Die Europäische Fußball-Union (UEFA) vertritt als Dachverband die Interessen der 55 nationalen Fußballverbände in Europa und veranstaltet Turniere wie die Europameisterschaft. Nun setzt die Organisation im Machtkampf mit dem Weltverband FIFA ihr schärfstes Mittel ein: Sämtliche 55 Mitgliedsverbände haben auf einer Dringlichkeitssitzung einstimmig beschlossen, alle FIFA-Wettbewerbe zu boykottieren, sollte FIFA-Präsident Gianni Infantino seinen Investoren-Deal durchsetzen. Grund für die Entscheidung sind Pläne des Weltverbands, Eigentumsanteile an der Weltmeisterschaft und weiteren Wettbewerben an private Investoren zu übertragen. Die UEFA macht zur Bedingung, dass dieser Vorschlag vollständig gestrichen wird.
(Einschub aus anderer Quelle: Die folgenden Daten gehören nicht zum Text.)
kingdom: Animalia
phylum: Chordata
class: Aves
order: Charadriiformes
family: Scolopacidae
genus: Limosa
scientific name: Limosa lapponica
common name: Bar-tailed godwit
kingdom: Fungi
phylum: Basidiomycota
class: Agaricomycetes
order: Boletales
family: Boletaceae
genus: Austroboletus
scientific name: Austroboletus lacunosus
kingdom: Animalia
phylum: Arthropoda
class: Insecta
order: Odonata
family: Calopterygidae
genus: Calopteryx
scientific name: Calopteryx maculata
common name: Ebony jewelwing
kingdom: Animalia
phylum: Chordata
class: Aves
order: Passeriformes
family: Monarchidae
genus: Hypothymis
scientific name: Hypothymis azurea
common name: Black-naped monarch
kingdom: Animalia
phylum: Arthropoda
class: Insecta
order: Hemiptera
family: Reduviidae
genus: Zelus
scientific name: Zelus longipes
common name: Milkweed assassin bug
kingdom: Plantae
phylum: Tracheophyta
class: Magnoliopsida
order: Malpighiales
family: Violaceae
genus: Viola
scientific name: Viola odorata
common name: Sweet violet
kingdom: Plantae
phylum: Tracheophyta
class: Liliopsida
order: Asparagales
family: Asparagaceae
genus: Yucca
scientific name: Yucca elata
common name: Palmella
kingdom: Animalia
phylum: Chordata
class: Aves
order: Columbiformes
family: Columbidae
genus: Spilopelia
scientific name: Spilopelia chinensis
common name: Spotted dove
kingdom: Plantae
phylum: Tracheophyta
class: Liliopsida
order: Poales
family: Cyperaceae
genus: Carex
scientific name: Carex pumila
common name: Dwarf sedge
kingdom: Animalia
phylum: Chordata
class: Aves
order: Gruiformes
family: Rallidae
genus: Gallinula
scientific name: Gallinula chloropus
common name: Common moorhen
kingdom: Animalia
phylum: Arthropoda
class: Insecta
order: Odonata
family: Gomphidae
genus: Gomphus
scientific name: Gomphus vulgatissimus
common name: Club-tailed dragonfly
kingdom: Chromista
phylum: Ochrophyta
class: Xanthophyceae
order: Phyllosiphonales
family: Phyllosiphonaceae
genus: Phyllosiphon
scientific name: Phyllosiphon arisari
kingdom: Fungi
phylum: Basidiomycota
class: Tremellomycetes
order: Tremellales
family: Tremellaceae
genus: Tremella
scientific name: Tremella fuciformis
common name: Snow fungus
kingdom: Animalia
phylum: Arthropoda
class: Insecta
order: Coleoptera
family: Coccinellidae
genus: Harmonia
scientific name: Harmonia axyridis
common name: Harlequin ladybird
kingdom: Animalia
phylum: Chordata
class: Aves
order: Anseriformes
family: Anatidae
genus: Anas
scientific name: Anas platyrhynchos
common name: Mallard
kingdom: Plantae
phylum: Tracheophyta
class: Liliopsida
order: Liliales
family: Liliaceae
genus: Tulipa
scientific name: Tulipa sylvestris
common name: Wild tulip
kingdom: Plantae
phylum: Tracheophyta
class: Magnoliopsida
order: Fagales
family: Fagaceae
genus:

- Die 55 UEFA-Mitglieder lehnen den Verkauf von WM-Anteilen an Investoren einstimmig ab.
- Bei einer Umsetzung droht der geschlossene Boykott aller FIFA-Turniere durch die europäischen Verbände.
- Die FIFA strebt eine Abstimmung mit einfacher Mehrheit unter ihren 211 Verbänden an; als Frist gilt der 19. September.
Streit um Milliarden und ein Ultimatum bis September
Die FIFA und ihr Präsident treiben die Pläne voran, durch den Verkauf von Vermarktungs- und Eigentumsanteilen an der Weltmeisterschaft Einnahmen in Milliardenhöhe zu erzielen. Den 211 Mitgliedsverbänden der FIFA liegt ein entsprechender Vorschlag vor, über den mit einer einfachen Mehrheit entschieden werden soll. Berichten zufolge setzte Infantino den Verbänden eine Zustimmungsfrist bis zum 19. September. Um das Vorhaben schmackhaft zu machen, winken den Verbänden bei einer Zusage direkte Zahlungen in Höhe von 20 Millionen US-Dollar (rund 17,5 Millionen Euro) sowie die Aussicht auf eine erneut erweiterte Weltmeisterschaft.
FIFA-Chef Infantino verteidigte den Schritt energisch als Gelegenheit und logischen Schritt, um die kommerzielle Seite des Fußballs zu stärken. Er sprach von der Erschließung bisher nicht realisierter Werte und einer Möglichkeit, die weltweite Entwicklung des Sports deutlich zu beschleunigen.
Scharfe Kritik aus Deutschland und Absage an den Ausverkauf
Die UEFA lehnt den Vorstoß hingegen entschieden ab. In einer offiziellen Erklärung betonte der Verband, dass die Weltmeisterschaft kein Anlageprodukt sei und nicht zum Verkauf stehe. Auch der Präsident des Deutschen Fußball-Bundes (DFB), Bernd Neuendorf, schloss sich der Kritik an. Er bezeichnete es als fatales Zeichen, die WM für Investoren zu öffnen, da der Fußball von der gesellschaftlichen Akzeptanz lebe und nicht zum Spielball finanzieller Interessen werden dürfe.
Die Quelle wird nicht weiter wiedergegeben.